▶ **Exercise aim**
Which of the lines below hold the word "labels"? Pull each of them out.

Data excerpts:
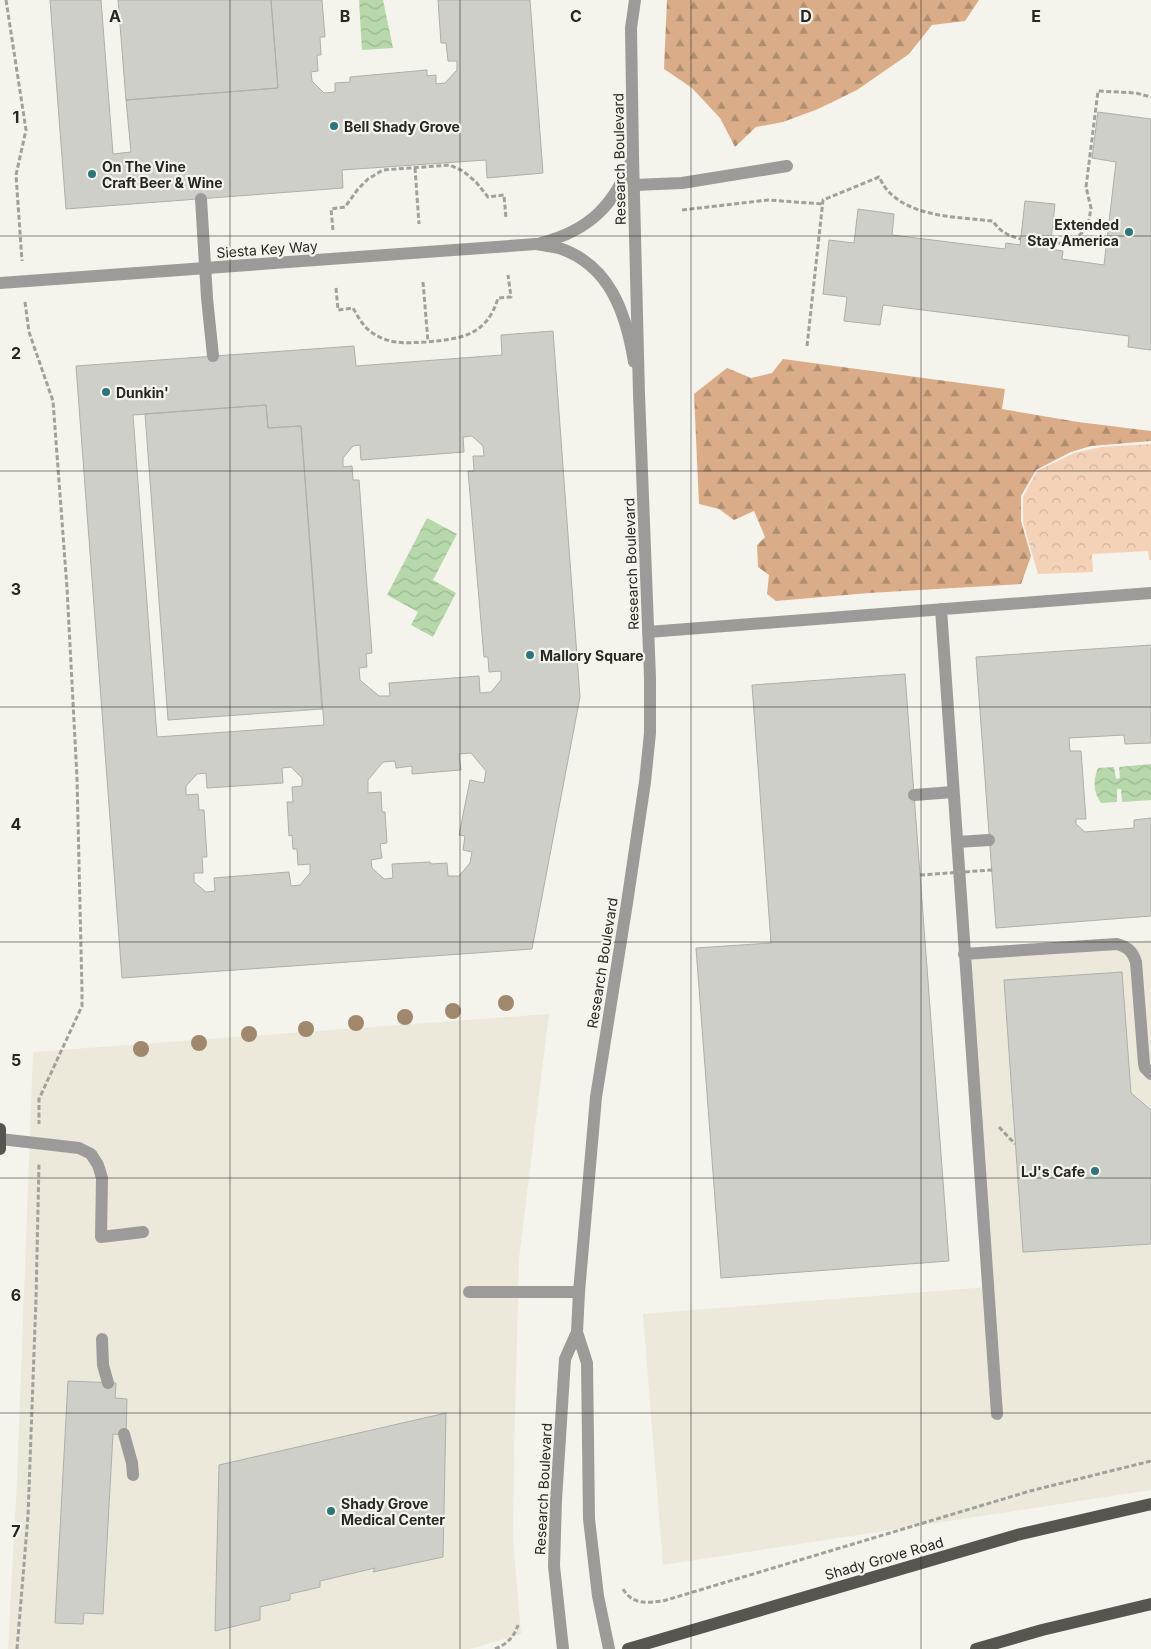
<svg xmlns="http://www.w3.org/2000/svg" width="1151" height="1649" viewBox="0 0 1151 1649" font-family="Inter,sans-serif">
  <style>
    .built { fill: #ece9db }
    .forest { fill: url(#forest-firs) }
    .park { fill: url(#park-crowns) }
    .water { fill: url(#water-waves) }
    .building { fill: #cdcfc8; stroke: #aeafa9; fill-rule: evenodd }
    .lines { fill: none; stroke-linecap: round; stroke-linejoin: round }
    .path { stroke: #a1a19b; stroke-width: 3; stroke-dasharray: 5 2.5; stroke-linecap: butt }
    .service { stroke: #9d9b99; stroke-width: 12 }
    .minor { stroke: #9d9b99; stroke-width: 12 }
    .tertiary { stroke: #9d9b99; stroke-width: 12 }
    .primary { stroke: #585550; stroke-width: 12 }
    .path-bridge { stroke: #a1a19b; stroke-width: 3; stroke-dasharray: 5 2.5; stroke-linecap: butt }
    .tree { fill: #9f886b }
    .grid { fill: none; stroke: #272724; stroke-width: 1; stroke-opacity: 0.55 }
    .poi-dot { fill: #2d7677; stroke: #f4f3ec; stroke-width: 2 }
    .labels { text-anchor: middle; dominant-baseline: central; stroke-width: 4.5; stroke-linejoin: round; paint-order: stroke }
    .poi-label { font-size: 14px; font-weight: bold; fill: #272724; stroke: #f4f3ec; text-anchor: start }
    .street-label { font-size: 14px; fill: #272724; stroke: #f4f3ec }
    .grid-label { font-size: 16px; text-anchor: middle; font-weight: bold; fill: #272724; stroke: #f4f3ec; stroke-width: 4.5; stroke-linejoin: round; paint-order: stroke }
  </style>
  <defs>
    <pattern id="forest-firs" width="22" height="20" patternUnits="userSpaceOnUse" patternTransform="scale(1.25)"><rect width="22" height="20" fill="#daad88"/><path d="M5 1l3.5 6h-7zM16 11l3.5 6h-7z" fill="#b18d6f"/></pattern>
    <pattern id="park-crowns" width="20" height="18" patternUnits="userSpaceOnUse" patternTransform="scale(1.25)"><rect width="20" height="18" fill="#f4d2b7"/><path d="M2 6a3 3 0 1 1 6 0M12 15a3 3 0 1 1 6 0" fill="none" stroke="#d1b49d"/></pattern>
    <pattern id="water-waves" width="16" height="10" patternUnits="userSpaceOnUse" patternTransform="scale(1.25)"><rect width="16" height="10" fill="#b6d8aa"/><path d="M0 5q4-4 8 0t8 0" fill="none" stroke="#9cb992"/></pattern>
  </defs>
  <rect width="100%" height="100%" fill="#f4f3ec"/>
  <path class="built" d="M1151 940V1490L663 1565 643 1314 988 1287 964 953Z
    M549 1014 519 1258 514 1454 513 1539 521 1634 470 1649H8L17 1481 33 1052Z"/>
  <path class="forest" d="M667 0H979L965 21 932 25 909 54 857 90 818 109 783 122 756 127 735 147 720 118 692 88 664 69Z
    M783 359 1005 389 1002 409 1078 422 1151 431V441L1091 446 1071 452 1036 470 1021 496V521L1031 556 1021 584 869 593 776 601 767 594 769 575 758 567 757 545 765 537 754 511 734 520 719 509 699 504 694 394 727 368 751 378 772 373Z"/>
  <path class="park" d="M1151 444V560H1149L1148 551 1092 554 1093 572 1038 574 1023 522V497L1037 471 1074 453 1101 447Z"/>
  <path class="water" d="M359 0H383L393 48 362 50Z
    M427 518 457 534 433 580 456 593 433 637 411 625 418 612 387 595Z
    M1151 764V800L1122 802 1121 789H1117V802L1101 803C1093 791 1093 781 1098 768L1114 767 1116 779 1120 778 1119 767Z"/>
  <path class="building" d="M50 0H101L113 154 131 152 126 100 278 88 271 0H322L325 37H320L321 55H317L318 71 311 72 312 81 324 93 335 92V83L350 82V77L427 70V76L436 75V84L445 83 457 70V61H448L446 43H441L438 0H530L543 173 487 178 486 160 342 170 343 188 66 209Z
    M118 0H271L278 88 126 100Z
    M1098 112 1151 119V350L1128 347 1129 336 883 305 880 325 844 321 847 297 823 294 829 240 854 243 858 209 894 214 892 235 1005 249 1006 243 1020 245 1025 201 1055 204 1050 249 1063 251 1062 259 1104 265 1116 162 1092 158Z
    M553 331 580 697 532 949 122 978 76 366 354 346 356 366 502 355 501 335ZM266 405 268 428 301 426 324 725 157 737 133 415ZM472 436 483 446 484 456H473L474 471H468L484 657H488L489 672 501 671V680L491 692 480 693 479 676 389 683 390 696H379L360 680 359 668 367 667 366 654 372 653 359 480H353L352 466 343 467V458L353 446 360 445 361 460 464 452 463 437ZM471 753 486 771 484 783 470 780 459 835 465 836 463 850 472 852 470 863 459 876H448L447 863 431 864 430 862 392 864 393 878 384 879 372 868 371 860 382 858 380 844 387 843 385 812H382L381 792 368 793V780L383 762 395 761 396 768 412 766V774L461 770 459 754ZM291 767 302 778V786L292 787 293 802H287L289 836 292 835 293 849H297L298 865 310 864V873L300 885 291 886 289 872 214 878 215 891 206 892 194 882V873H203L202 857H207L204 810H199L198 794 186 795V786L197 774 206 773 207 788 283 783 282 768Z
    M266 405 268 428 301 426 322 709 168 720 145 414Z
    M1151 645V743L1125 744 1124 735 1069 738 1070 751H1081L1086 819H1076V824L1085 832 1134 828V820L1151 818V916L996 928 976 657Z
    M905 674 949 1261 721 1278 696 948 771 943 752 685Z
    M1122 972 1131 1093 1151 1110V1244L1023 1252 1004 980Z
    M68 1381 116 1383 115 1398 127 1399 126 1435 113 1434 103 1614 84 1613 83 1624 55 1623Z
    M446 1413 443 1557 373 1572 375 1568 320 1581V1587L290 1594V1600L260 1607V1620L215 1631 219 1465Z"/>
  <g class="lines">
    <path class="path" d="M6 0 26 130 16 175 22 261
      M415 168 419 224
      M682 210 768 200 823 204
      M333 230 331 209 345 207 358 189 368 179 383 170 450 165 463 171 476 182 488 197 504 195 506 218
      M1051 245 1066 242 1076 238 1084 231 1089 220 1091 208 1086 187 1098 91 1136 93 1151 97
      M423 282 428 342
      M336 288 338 310 353 308C358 317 363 326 371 332 389 345 406 343 426 342 460 339 487 336 498 298L511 297 508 275
      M25 302 29 332 53 401 67 588 77 778 82 991V1006L39 1099V1124
      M807 346 823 200 879 177C882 182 884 187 888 191 913 218 959 217 993 221 1000 232 1009 236 1021 239
      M999 1127 1015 1144
      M623 1589C633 1605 646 1603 663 1601L1030 1491 1151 1461
      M17 1649 28 1516 36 1299 39 1163
      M495 1649C507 1644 514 1637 518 1625"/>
    <path class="service" d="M634 185 682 183 787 166
      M201 199 207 298 213 356
      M541 243C591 230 615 204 633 157
      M536 244C544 246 552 246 559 248 610 265 626 313 634 362
      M941 609 997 1414
      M648 632 1151 593
      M914 795 953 792
      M957 842 989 840
      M964 954 1117 944C1128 947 1133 952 1136 962L1144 1064 1145 1068 1151 1074
      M0 1139 79 1148 91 1154 98 1165 102 1178 101 1237 143 1232
      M469 1292H579
      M102 1339 103 1365 108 1383
      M124 1434 132 1463 133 1475"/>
    <path class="minor" d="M0 283 536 244"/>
    <path class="tertiary" d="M563 1649 554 1566 556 1500 565 1359 577 1332
      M609 1649 598 1596 589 1519 587 1363 577 1332 579 1292 596 1097 627 903 645 782 650 733V678L639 394 633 156 631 28 635 0"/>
    <path class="primary" d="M0 1129V1149
      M628 1649 1017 1535 1151 1504
      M976 1649 1042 1630 1151 1604"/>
    <path class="path-bridge" d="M920 875 992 870"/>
  </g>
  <g class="tree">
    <circle cx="506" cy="1003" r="8"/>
    <circle cx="453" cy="1011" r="8"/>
    <circle cx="405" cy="1017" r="8"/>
    <circle cx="356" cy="1023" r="8"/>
    <circle cx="306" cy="1029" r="8"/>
    <circle cx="249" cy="1034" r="8"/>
    <circle cx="199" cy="1043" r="8"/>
    <circle cx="141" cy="1049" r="8"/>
  </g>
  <path class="grid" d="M230 0V1649M460 0V1649M691 0V1649M921 0V1649M0 236H1151M0 471H1151M0 707H1151M0 942H1151M0 1178H1151M0 1413H1151"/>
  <g class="poi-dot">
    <circle cx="334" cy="126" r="5"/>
    <circle cx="92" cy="174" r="5"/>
    <circle cx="1129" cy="232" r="5"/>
    <circle cx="106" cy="392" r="5"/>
    <circle cx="530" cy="655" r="5"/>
    <circle cx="1095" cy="1171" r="5"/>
    <circle cx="331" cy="1511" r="5"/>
  </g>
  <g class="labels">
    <g class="poi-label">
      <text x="344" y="126">Bell Shady Grove</text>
      <text x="102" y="166">On The Vine<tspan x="102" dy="16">Craft Beer &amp; Wine</tspan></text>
      <text x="1119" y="224" text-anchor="end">Extended<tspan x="1119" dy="16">Stay America</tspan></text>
      <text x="116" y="392">Dunkin'</text>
      <text x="540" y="655">Mallory Square</text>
      <text x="1085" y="1171" text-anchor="end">LJ's Cafe</text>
      <text x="341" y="1503">Shady Grove<tspan x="341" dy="16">Medical Center</tspan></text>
    </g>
    <g class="street-label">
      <text transform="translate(619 159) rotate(-91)">Research Boulevard</text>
      <text transform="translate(267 249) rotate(-4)">Siesta Key Way</text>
      <text transform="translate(631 564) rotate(-92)">Research Boulevard</text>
      <text transform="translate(602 963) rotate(-81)">Research Boulevard</text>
      <text transform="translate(543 1489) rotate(-87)">Research Boulevard</text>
      <text transform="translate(884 1558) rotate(-16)">Shady Grove Road</text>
    </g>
  </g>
  <g class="grid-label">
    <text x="115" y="22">A</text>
    <text x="345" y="22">B</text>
    <text x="576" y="22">C</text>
    <text x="806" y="22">D</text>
    <text x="1036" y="22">E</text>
    <text x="16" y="123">1</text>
    <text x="16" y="359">2</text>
    <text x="16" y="595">3</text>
    <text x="16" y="830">4</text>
    <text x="16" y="1066">5</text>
    <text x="16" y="1301">6</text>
    <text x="16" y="1537">7</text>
  </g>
</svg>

▶ **Result**
    .labels { text-anchor: middle; dominant-baseline: central; stroke-width: 4.5; stroke-linejoin: round; paint-order: stroke }
  <g class="labels">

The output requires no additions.